Telecommunications network security obligations get tougher in Australia

Australia is ramping up its network security rules for the telecommunications industry. The Telecommunications and Other Legislation Amendment Bill 2016 was introduced to Parliament on November 9 and has gone through a second reading. If passed, the Bill will amend the Telecommunications Act 1997, create new network security obligations on carriers and carriage service providers and provide the Attorney-General with more scrutiny over these obligations.

Ian McGill

According to the Australian Cyber Security Centre’s 2016 threat report, 1,095 cyber security incidents that were considered serious enough for operational responses occurred in 2016 on government systems . The figure for those affecting Australian businesses was 14,804 incidents. “Network security vulnerability is an extreme concern,” says Ian McGill, partner at Allens. “There are significant concerns around state based espionage and threats to Australia’s competitiveness.”

Amendments to the existing Act

The updated legislation will require carriers and carriage service providers to notify the government of changes to their services or networks that are likely to have a material adverse effect on their ability to meet security obligations.

“The amendment will likely come into effect around mid-2017 after the industry submissions are reviewed,” says James North, partner at Corrs Chambers Westgarth. “Industry will have 12 months for implementation so changes won’t take place until 2018.”

The Bill has gone through changes after two consultation periods with industry and exposure draft bills. “There was uncertainty around the scope of what may be required to meet the new security requirements, as well as in relation to the broad powers for government to intervene on national security issues without necessarily considering the commercial impact,” says Michael Swinson, partner at King & Wood Mallesons. “The original exposure draft version of the Bill allowed significant powers to be exercised by the Attorney General without judicial oversight. Industry was worried that the Bill could allow a disproportionate response to a perceived security risk, with no recourse to challenge that response.”

“In the current version of the Bill, the Attorney General has an obligation to engage and consult with affected telco companies on issues such as the cost of compliance, which offers some comfort for affected companies,” says Swinson.

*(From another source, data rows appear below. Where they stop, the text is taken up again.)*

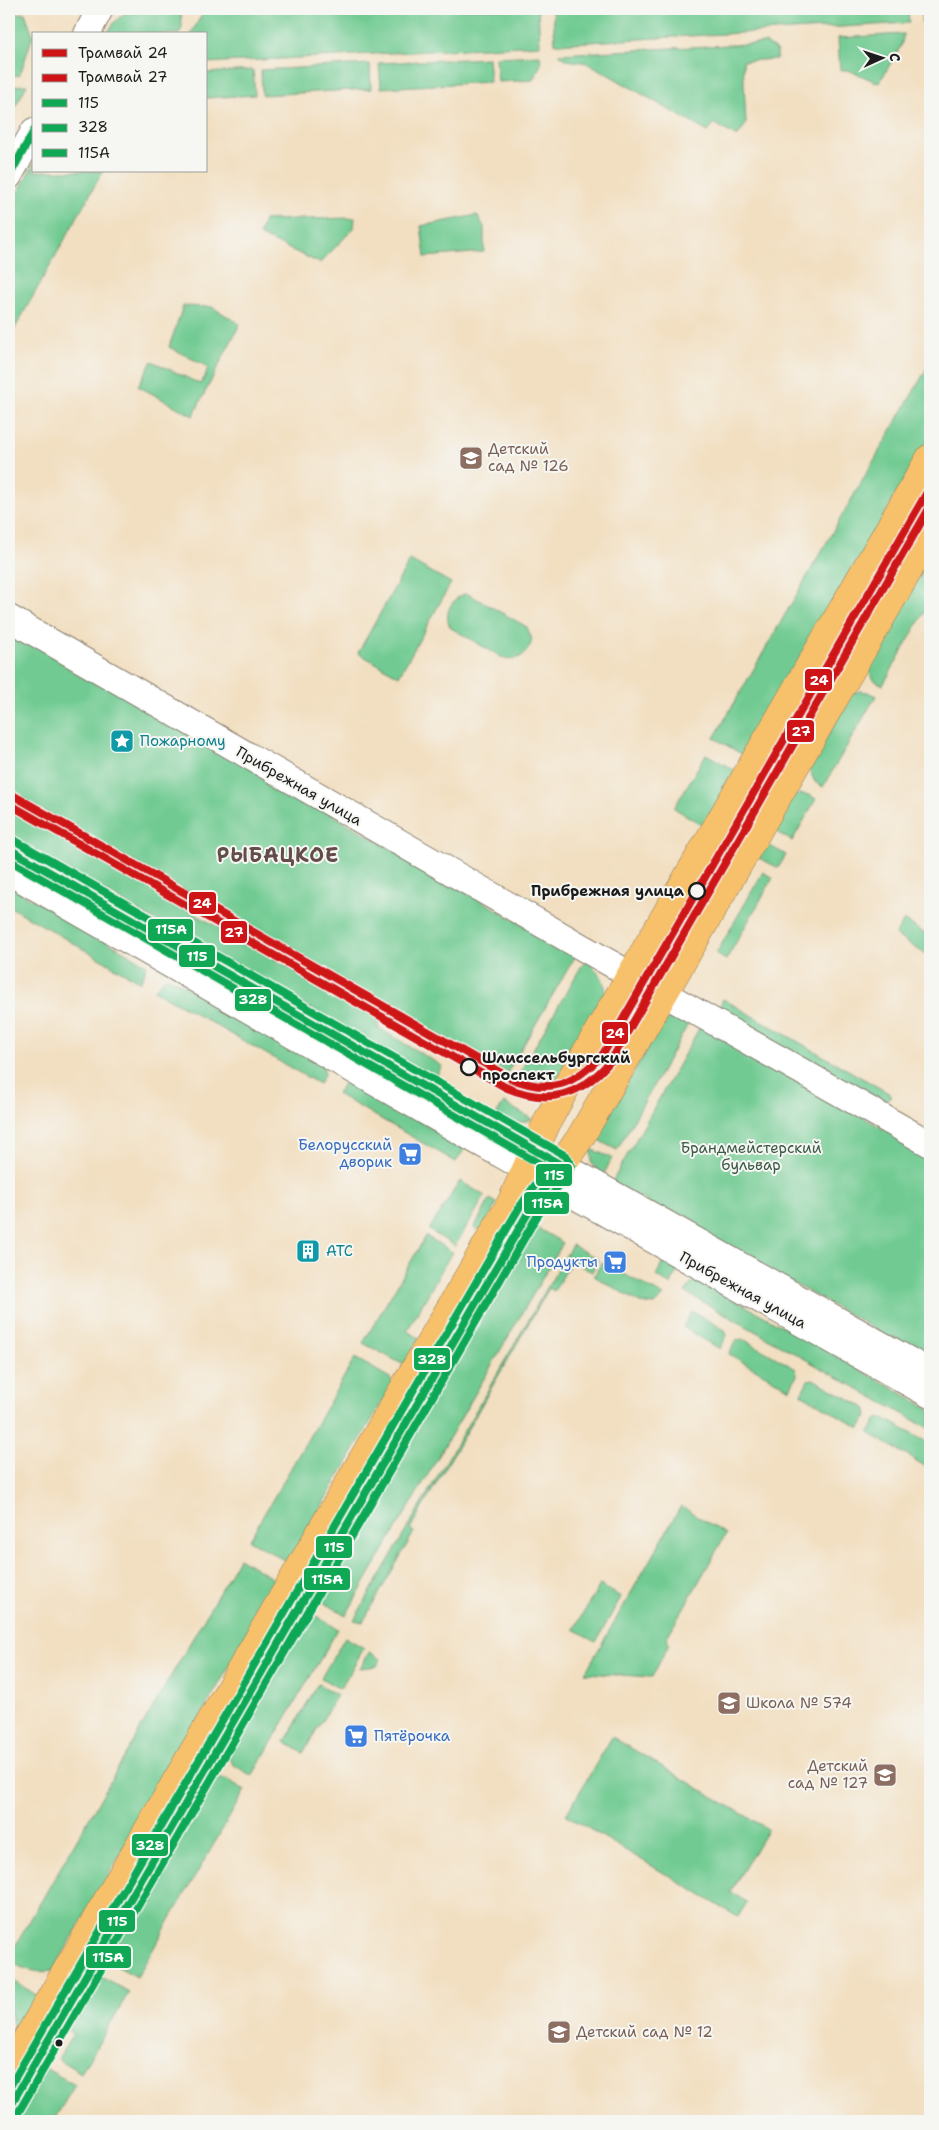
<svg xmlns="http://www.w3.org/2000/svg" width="939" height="2130" font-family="'Shantell Sans',sans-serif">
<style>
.green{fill:#70ca91;stroke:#467356}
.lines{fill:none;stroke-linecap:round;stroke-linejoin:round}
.minor-casing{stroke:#877e6e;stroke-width:28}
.major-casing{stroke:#877e6e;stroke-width:29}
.minor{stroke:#fff;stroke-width:26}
.major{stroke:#f7c06b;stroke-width:28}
.bus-1-casing{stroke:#f6f6f2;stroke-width:11}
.bus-2-casing{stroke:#f6f6f2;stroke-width:11}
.bus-3-casing{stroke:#f6f6f2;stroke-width:11}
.bus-1{stroke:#10a855;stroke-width:8}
.bus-2{stroke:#10a855;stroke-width:8}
.bus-3{stroke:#10a855;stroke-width:8}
.tram-1-casing{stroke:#f6f6f2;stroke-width:11}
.tram-2-casing{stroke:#f6f6f2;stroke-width:11}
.tram-1{stroke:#ce1417;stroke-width:8}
.tram-2{stroke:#ce1417;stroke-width:8}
.stop-dot{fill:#f6f6f2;stroke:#1c1c1c;stroke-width:2.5}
.bus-dot{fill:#1c1c1c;stroke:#f6f6f2;stroke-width:2}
.labels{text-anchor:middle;stroke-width:4;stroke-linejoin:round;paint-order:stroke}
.education-label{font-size:15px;fill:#785e54;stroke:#f6f6f2;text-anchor:start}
.culture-label{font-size:15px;fill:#0d838f;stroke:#f6f6f2;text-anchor:start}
.street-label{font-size:15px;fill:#1c1c1c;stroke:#f6f6f2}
.stop-label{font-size:15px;font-weight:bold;fill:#1c1c1c;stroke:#f6f6f2;text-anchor:end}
.shop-label{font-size:15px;fill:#366cbe;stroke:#f6f6f2;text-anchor:end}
.park-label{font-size:15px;fill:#395945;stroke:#f6f6f2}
.district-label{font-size:20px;font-weight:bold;letter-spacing:1px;fill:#634c4a;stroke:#f6f6f2}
.line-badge{stroke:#f6f6f2;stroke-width:2}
.badge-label{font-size:14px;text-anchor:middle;font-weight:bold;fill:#fff}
</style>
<rect width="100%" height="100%" fill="#f6f6f2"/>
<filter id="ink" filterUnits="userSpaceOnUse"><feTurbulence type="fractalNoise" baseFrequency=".02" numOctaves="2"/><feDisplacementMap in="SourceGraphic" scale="10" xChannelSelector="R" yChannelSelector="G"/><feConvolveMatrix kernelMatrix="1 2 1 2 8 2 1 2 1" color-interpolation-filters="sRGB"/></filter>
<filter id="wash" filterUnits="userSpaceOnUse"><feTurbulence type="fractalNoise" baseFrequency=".0096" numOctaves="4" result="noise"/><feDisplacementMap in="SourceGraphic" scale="20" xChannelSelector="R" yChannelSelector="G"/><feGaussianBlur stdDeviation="1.12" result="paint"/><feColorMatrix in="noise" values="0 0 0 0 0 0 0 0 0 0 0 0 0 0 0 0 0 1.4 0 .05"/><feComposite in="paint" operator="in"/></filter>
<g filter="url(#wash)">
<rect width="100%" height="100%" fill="#f2dfc1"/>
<!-- green -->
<path class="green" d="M134,9h47l1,19 -3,6h-72c7,-13 14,-20 27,-25z
M205,9h333l2,36 -334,18v-29h-15z
M553,9h355l1,14 -354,21z
M921,9h9v13l-8,1z
M25,13l8,22 -13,40 -11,1v-62z
M904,34l-3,12 -22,37 -31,-13h-8l-2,-32z
M766,43l11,8v8l-34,2 3,63 -9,13 -23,-14 -6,9 -120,-69 -21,-3 -8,-6z
M540,55l1,9 -8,16 -35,2 -2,-25z
M488,58l2,24 -109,6 -2,-25z
M370,64l1,25 -109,6 -1,-25z
M253,70l2,25 -49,3v-25z
M27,85l-18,33v-32z
M34,163v8h69l-94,168v-131z
M477,215l7,12v25l-59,5 -4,-31z
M355,218l-1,10 -34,35 -61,-28 5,-15z
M183,306l29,1 28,17 -47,92 -55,-30 14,-25 48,23 5,-7 3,-10 -39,-20z
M930,363v73l-185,320 -31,-18z
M930,558v44l-47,83 -9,-5 -7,-13z
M410,560l41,23 -52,93 -41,-23z
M464,594l6,1 57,32 5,13c-4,14 -13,22 -29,18l-52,-30c-8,-12 -1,-28 13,-34z
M9,629l567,326 -69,118 -498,-282z
M860,691l8,1 8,4 -53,91 -8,-5 -6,-13 43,-76z
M706,754l30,17 -32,55 -30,-18z
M800,794l9,1 7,4 -24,42 -12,-7 -5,-6 18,-32z
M9,808l372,212 -4,7 65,39 -8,14 -425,-243z
M764,846l8,1 14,8 -8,13 -20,-11z
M763,872l10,6 -47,82 -10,-6z
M9,886l137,78 -1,8 -5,10 -131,-76z
M904,920l26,17v12l-3,6 -32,-20z
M585,960c13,10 20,18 21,34l-49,86c-14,4 -26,2 -40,-3z
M167,976l157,89v10l-5,9 -165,-94z
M723,999l169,96 -11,9 -164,-93z
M680,1017l11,2 -74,131 -21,-11 66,-116 9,-5z
M701,1025l229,130v205l-318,-178z
M351,1081l114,67 -9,14 -119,-68 6,-10z
M504,1103l28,16c-15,7 -23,3 -37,-3z
M591,1149l21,9 -9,18 -11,-12z
M460,1181l25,15 -30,50 -26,-16z
M490,1199l7,4 -16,29 -7,-4z
M534,1226l29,17 -217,372 -23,-13 -4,-7z
M426,1236l26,16 -45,79 12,7 -15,27 -41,-22z
M572,1245l26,14 -6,13 -20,-11 -18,30 -5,-3 -139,241 4,3 -51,90 -9,-2z
M664,1260l14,8 -7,17 -15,-9z
M602,1262l62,34 -10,9 -14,-2 -46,-27z
M696,1278l234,131v20l-245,-137z
M692,1311l33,19 2,5 -7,14 -37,-22z
M743,1339l53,30 1,6 -7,14 -61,-35 7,-14z
M355,1358l35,20 3,5 -104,180 -40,-23z
M813,1379l53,29 2,6 -8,14 -59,-34 7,-14z
M884,1418l46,26v25l-61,-36 8,-14z
M681,1506l45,28 -59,103 2,7 -17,33 -67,-4z
M239,1558l39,24 -225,389c-18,2 -29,-1 -44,-10v-4z
M600,1585l21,12 -25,45 -22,-13z
M307,1616h9l22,13 -86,147 -18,-11 -7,-11z
M345,1637l19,11 -24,41 -19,-11z
M369,1652l12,7 -4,7 -17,2z
M318,1684l19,11 -34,58 -18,-11z
M612,1737l156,92 -38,63 17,10 -9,15 -172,-102z
M212,1779h14l19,11 -108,187 -26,-14 -3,-4z
M9,1978l29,18 -20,35 -4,-3 -5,-19z
M97,1978h6l26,14 -48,81 -23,-14 15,-25 -6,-4z
M45,2068l30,17 -22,36h-39z"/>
</g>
<g filter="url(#ink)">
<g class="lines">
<!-- minor casing -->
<g class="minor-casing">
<path id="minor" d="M87,34l13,-25
M9,176l25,-45
M9,618l576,331 345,195
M9,849l476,273 445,250
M9,872l466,268 455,255"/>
</g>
<!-- major casing -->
<g class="major-casing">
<path id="major" d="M324,1564l204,-351 52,-75 350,-605
M9,2070l502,-867 37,-83 21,-38 361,-624
M9,2108l280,-483"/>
</g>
<!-- minor -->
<use href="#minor" class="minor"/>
<!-- major -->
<use href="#major" class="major"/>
<!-- bus-1 casing -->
<g class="bus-1-casing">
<path id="bus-1" d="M9,176l25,-45
M9,849l552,316 -33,48 -519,895"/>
</g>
<!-- bus-2 casing -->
<g class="bus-2-casing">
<path id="bus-2" d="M9,860l538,308 -28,40 -510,880"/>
</g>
<!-- bus-3 casing -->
<g class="bus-3-casing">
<path id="bus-3" d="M14,840l552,316 5,9 -2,6 -33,47 -518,895"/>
</g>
<!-- bus-1 -->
<use href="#bus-1" class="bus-1"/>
<!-- bus-2 -->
<use href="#bus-2" class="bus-2"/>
<!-- bus-3 -->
<use href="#bus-3" class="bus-3"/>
<!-- tram-1 casing -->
<g class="tram-1-casing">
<path id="tram-1" d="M9,793l501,285c41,17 64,7 93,-24l327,-567"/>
</g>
<!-- tram-2 casing -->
<g class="tram-2-casing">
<path id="tram-2" d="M9,804l496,283c44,19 77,9 107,-28l318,-552"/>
</g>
<!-- tram-1 -->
<use href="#tram-1" class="tram-1"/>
<!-- tram-2 -->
<use href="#tram-2" class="tram-2"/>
</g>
</g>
<!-- icons -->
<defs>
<g id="school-square" transform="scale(1.25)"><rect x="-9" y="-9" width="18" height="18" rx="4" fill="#8d6e63" stroke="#f6f6f2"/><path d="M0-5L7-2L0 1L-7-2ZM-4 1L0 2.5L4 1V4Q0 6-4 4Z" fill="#fff"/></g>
<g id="sight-square" transform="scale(1.25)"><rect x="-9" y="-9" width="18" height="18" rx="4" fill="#0f9aa8" stroke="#f6f6f2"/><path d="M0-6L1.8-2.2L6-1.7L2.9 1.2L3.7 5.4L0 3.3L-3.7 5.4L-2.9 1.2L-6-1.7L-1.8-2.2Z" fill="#fff"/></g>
<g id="supermarket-square" transform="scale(1.25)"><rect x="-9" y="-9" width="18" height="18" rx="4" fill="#3f7fe0" stroke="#f6f6f2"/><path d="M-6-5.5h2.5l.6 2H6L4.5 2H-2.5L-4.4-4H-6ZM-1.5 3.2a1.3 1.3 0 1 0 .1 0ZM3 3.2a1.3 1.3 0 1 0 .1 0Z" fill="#fff"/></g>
<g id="building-square" transform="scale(1.25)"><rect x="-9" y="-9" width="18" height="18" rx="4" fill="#0f9aa8" stroke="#f6f6f2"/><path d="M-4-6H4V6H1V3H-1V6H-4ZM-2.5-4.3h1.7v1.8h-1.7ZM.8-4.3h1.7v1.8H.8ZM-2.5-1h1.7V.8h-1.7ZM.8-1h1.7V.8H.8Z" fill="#fff"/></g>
</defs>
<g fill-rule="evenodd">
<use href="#school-square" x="471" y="458"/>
<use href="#sight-square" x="122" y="741"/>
<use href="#supermarket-square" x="410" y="1154"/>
<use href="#building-square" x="308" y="1251"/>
<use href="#supermarket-square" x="615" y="1262"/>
<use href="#school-square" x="729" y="1703"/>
<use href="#supermarket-square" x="356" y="1736"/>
<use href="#school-square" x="885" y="1775"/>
<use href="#school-square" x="559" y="2032"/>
</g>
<!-- markers -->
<g class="stop-dot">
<circle cx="697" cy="891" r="8"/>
<circle cx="469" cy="1067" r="8"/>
</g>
<circle class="bus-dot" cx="59" cy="2043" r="4.5"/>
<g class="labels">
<!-- education labels -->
<g class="education-label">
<text x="488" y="454">Детский<tspan x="488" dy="17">сад № 126</tspan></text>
<text x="746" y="1708">Школа № 574</text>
<text x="868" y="1771" text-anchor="end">Детский<tspan x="868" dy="17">сад № 127</tspan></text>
<text x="576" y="2037">Детский сад № 12</text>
</g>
<!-- culture labels -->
<g class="culture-label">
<text x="140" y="746">Пожарному</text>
<text x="326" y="1256">АТС</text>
</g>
<!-- street labels -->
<g class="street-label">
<text transform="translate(299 786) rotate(30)" y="5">Прибрежная улица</text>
<text transform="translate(743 1290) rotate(29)" y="5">Прибрежная улица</text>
</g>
<!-- stop labels -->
<g class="stop-label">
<text x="684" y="896">Прибрежная улица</text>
<text x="482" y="1063" text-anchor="start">Шлиссельбургский<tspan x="482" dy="17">проспект</tspan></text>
</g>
<!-- shop labels -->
<g class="shop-label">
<text x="392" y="1150">Белорусский<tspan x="392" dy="17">дворик</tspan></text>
<text x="598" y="1267">Продукты</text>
<text x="374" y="1741" text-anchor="start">Пятёрочка</text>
</g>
<!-- park labels -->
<g class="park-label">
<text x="751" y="1153">Брандмейстерский<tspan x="751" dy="17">бульвар</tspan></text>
</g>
<!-- district labels -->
<g class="district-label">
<text x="278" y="862">РЫБАЦКОЕ</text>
</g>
</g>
<g class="line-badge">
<rect x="804" y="668" width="29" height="24" rx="5" fill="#ce1417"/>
<rect x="786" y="719" width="29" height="24" rx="5" fill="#ce1417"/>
<rect x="188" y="891" width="29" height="24" rx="5" fill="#ce1417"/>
<rect x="147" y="918" width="47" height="24" rx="5" fill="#10a855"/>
<rect x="220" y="920" width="28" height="24" rx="5" fill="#ce1417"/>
<rect x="178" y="944" width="38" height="24" rx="5" fill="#10a855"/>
<rect x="234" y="988" width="38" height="24" rx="5" fill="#10a855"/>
<rect x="601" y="1021" width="28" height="24" rx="5" fill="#ce1417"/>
<rect x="535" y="1163" width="38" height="24" rx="5" fill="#10a855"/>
<rect x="523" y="1191" width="47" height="24" rx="5" fill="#10a855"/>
<rect x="413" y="1347" width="38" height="24" rx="5" fill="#10a855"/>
<rect x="315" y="1535" width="38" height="24" rx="5" fill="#10a855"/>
<rect x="303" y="1567" width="48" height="24" rx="5" fill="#10a855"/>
<rect x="131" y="1833" width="38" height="24" rx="5" fill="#10a855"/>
<rect x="98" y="1909" width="38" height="24" rx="5" fill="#10a855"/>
<rect x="85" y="1945" width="47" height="24" rx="5" fill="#10a855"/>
</g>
<g class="badge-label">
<text x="819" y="685">24</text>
<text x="801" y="736">27</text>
<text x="202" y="908">24</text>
<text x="171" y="934">115А</text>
<text x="234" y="937">27</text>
<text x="197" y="961">115</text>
<text x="253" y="1004">328</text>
<text x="615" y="1038">24</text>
<text x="554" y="1180">115</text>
<text x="547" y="1208">115А</text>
<text x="432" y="1364">328</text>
<text x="334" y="1552">115</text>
<text x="327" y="1584">115А</text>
<text x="150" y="1850">328</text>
<text x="117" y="1926">115</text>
<text x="108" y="1962">115А</text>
</g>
<!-- margin -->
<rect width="939" height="2130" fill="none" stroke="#f6f6f2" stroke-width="30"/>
<!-- legend -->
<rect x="32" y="32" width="175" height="140" fill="#f6f6f2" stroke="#9f9f9c"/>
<rect x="42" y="49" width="25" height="8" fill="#ce1417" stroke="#9f9f9c"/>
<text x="78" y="58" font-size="15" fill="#1c1c1c">Трамвай 24</text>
<rect x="42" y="74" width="25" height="8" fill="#ce1417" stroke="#9f9f9c"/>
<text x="78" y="82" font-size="15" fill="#1c1c1c">Трамвай 27</text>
<rect x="42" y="99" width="25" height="8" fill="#10a855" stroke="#9f9f9c"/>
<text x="78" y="108" font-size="15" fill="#1c1c1c">115</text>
<rect x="42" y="124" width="25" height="8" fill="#10a855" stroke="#9f9f9c"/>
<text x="78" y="132" font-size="15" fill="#1c1c1c">328</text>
<rect x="42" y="149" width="25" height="8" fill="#10a855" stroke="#9f9f9c"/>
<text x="78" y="158" font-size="15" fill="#1c1c1c">115А</text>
<!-- north arrow -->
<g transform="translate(882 58) rotate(87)" stroke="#f6f6f2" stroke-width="4" paint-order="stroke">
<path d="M0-4L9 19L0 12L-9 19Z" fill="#1c1c1c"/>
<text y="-8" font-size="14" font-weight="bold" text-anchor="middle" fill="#1c1c1c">С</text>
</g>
</svg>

Some of the ways that the telco industry will be affected include the reporting of offshoring or outsourcing critical services, significant equipment purchases and changes to the way the network is managed. Companies may choose to make individual disclosures or submit the information altogether through security capability plans.

Effects on industry

Michael Swinson

The telecommunications industry will need to be vigilant of the effects of the Bill. “It will add administrative overhead,” says Swinson. “Companies will need to address internal decision making and reporting processes to ensure that national security considerations are addressed and taken into account when making material business decisions on network management.”

“Existing contracts will need to be audited and checked against the new standards and there will be a cost to carriers,” says McGill. “But this cost is worth incurring if a security breach will come at an even greater cost. The incremental cost of factoring in obligations into the design of new service offerings will outweigh the vulnerability of a breach.”

“The Bill will affect supply chains,” says Swinson. “The draft explanatory memorandum of the Bill calls out specifically that there may be a need for stricter governance mechanisms in subcontracts and for security related obligations to be flowed down to subcontractors. As a consequence, telco companies may become stricter with suppliers by imposing more stringent security requirements, including in relation to reporting and audits.”

“There are about 200 licensed carriers in Australia, but it is a fairly concentrated market,” says McGill. “Offshore service providers such as telephone call centres and cloud service providers will be affected.”

Australia’s forthcoming legislation is a trend towards stricter network security laws around the world, such as those in the UK, US, New Zealand, Singapore and China. “Telcos will need to revisit their offshoring policies and consider laws in other jurisdictions to understand their rights to access information stored outside Australia,” says Swinson.

In anticipation of the new regulations, those in the telecoms supply chain will need to consider how they will be affected. “In light of this legislation, Australia telcos may need to proceed in a more conservative fashion when looking to outsource material network functions and to ensure that they retain strong in-house capability to maintain technical and operational control over their networks. As a consequence, opportunities for some outsource service suppliers may be reduced,” says Swinson. “There will be more stringent outsourcing and supply contracts with stricter contract terms.”

James North

“The government is conservative in adopting new technologies and if the government is not careful this legislation could impact innovation in the industry,” says North. “In my view, it is best left to industry to decide on best network security practice.”

Narrow focus

While some jurisdictions have increased network security measures across multiple industries, the stricter rules only apply to the telecommunications industry in Australia, at least for the time being. “The telecoms industry is quite sophisticated so it was a bit of a surprise to see the restrictions apply only to the sector,” says North. “In the EU, all operators of essential services such as gas pipelines, electricity operators and airports, will be subject to network security restrictions.”

Ensuring compliance with the new regulations will add to the administrative and financial burden of telco businesses, though this is being looked on as something worth bearing to avoid network security breaches. The stricter stance on network security will also filter down to suppliers in the supply chain, so those supplying equipment to network carriers should prepare for potential contract changes.